-- Opening Marker --
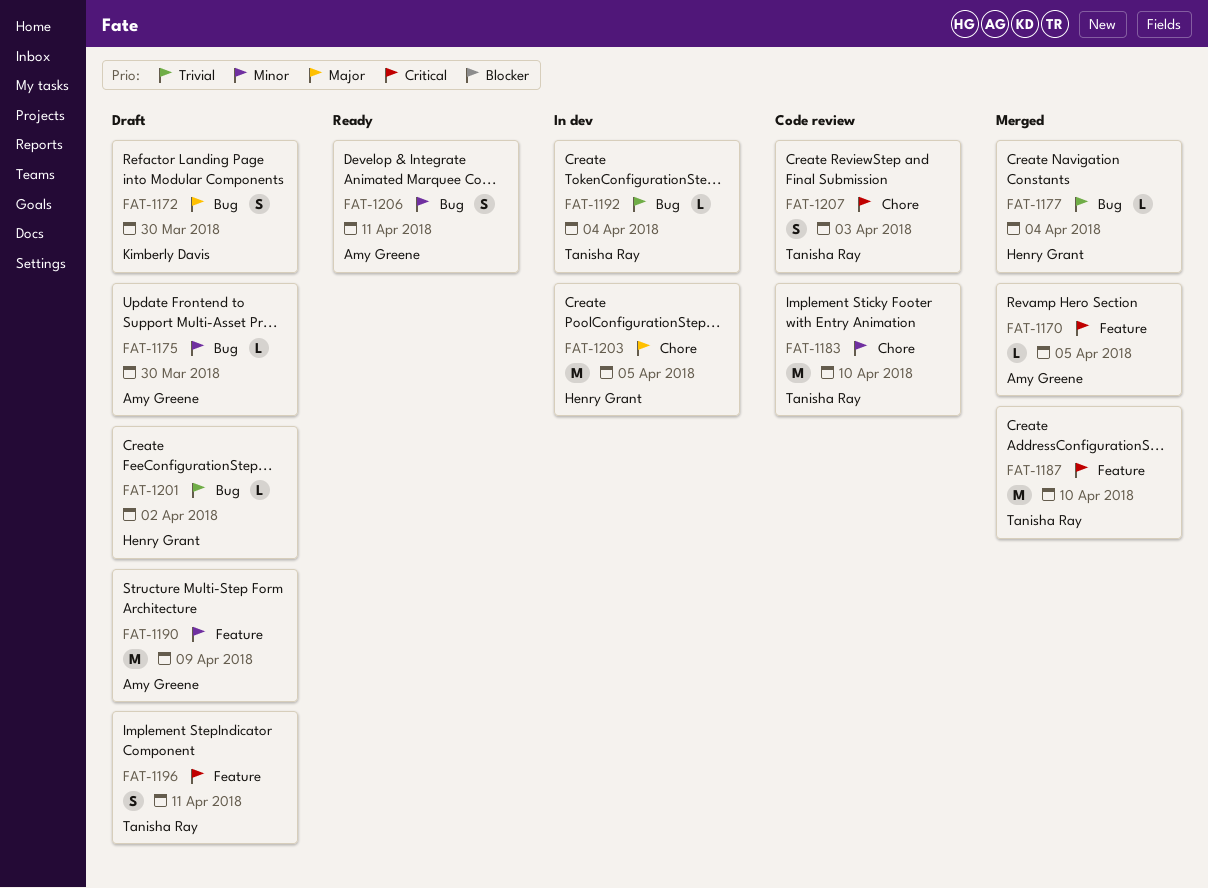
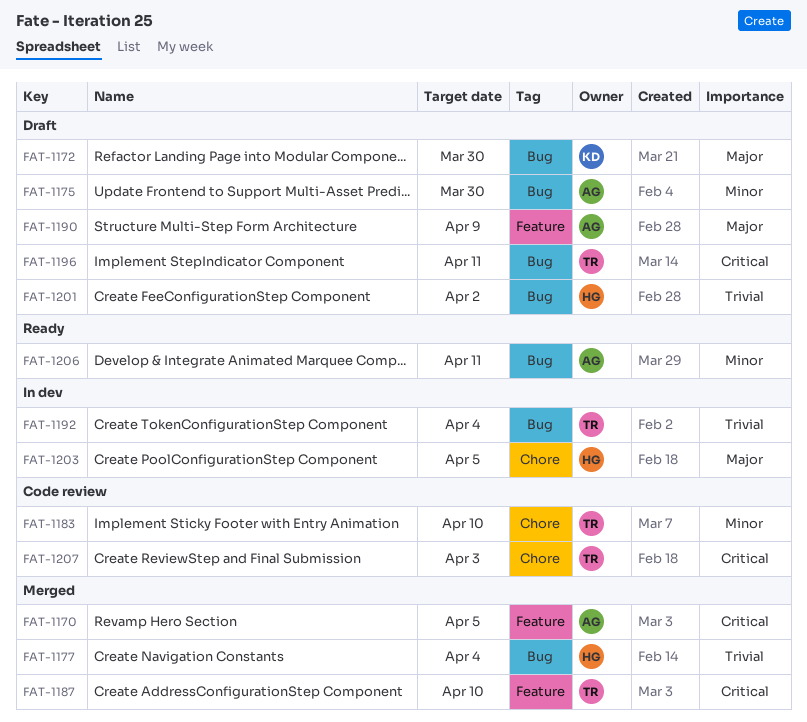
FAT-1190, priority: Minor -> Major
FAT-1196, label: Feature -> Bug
-- Closing Marker --
-- Opening Marker --
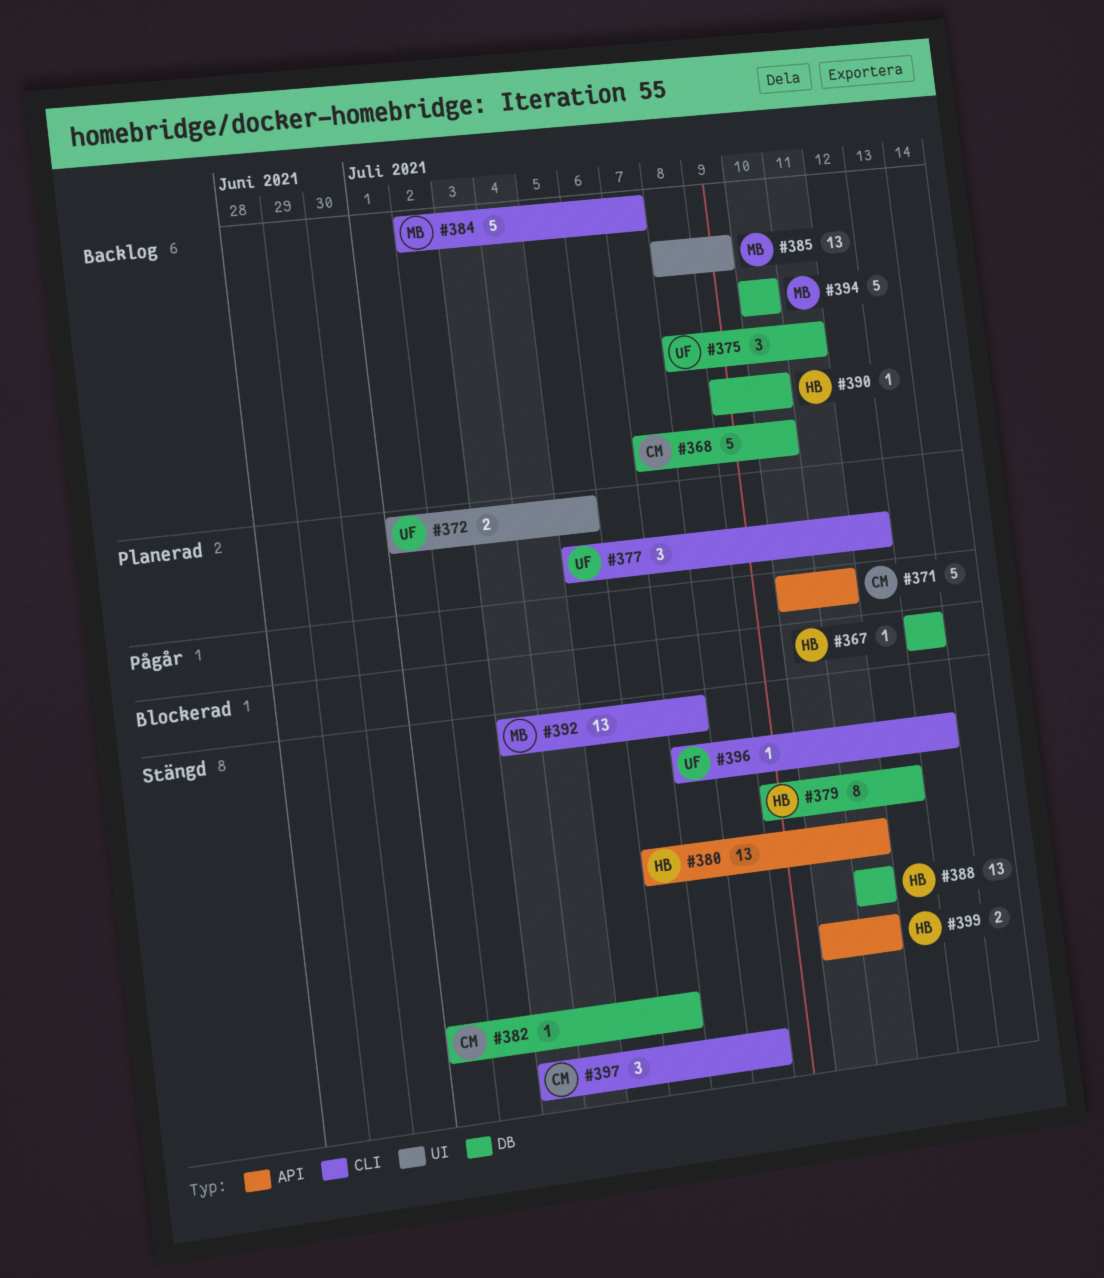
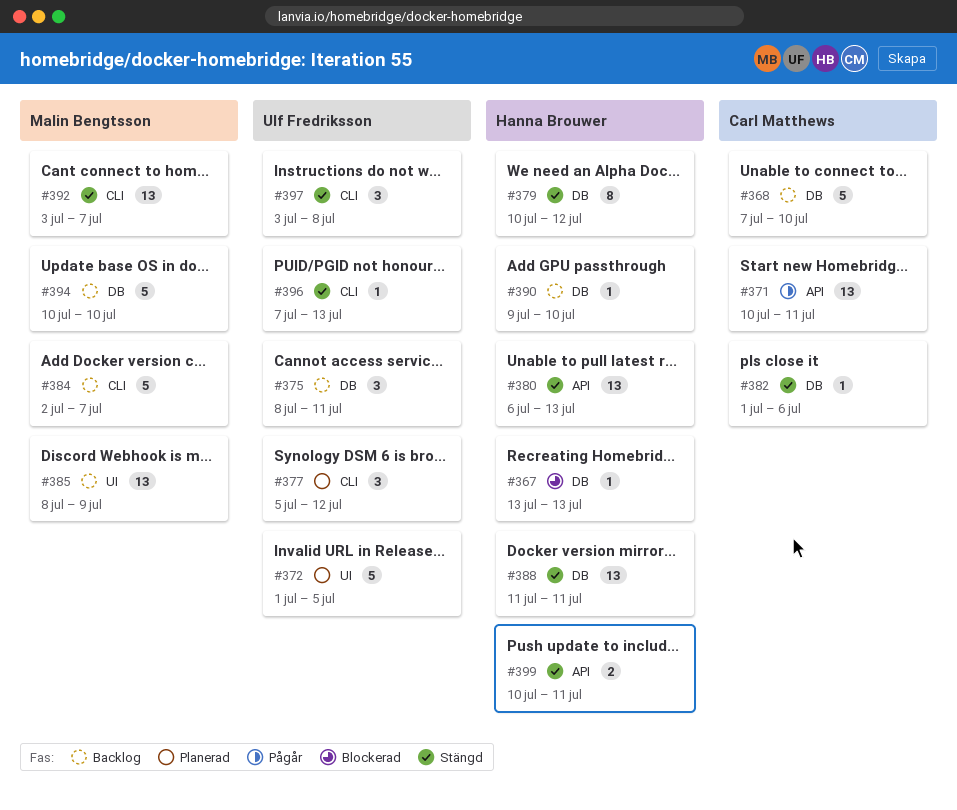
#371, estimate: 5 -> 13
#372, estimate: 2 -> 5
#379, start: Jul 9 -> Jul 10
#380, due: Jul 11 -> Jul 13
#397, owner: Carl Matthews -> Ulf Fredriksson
-- Closing Marker --
ACTION ITEM
Using the listing above, copy exactly the line that contains "FAT-1190, priority: Minor -> Major", the line that contains "FAT-1196, label: Feature -> Bug", and each line that falls between them.

FINAL ANSWER
FAT-1190, priority: Minor -> Major
FAT-1196, label: Feature -> Bug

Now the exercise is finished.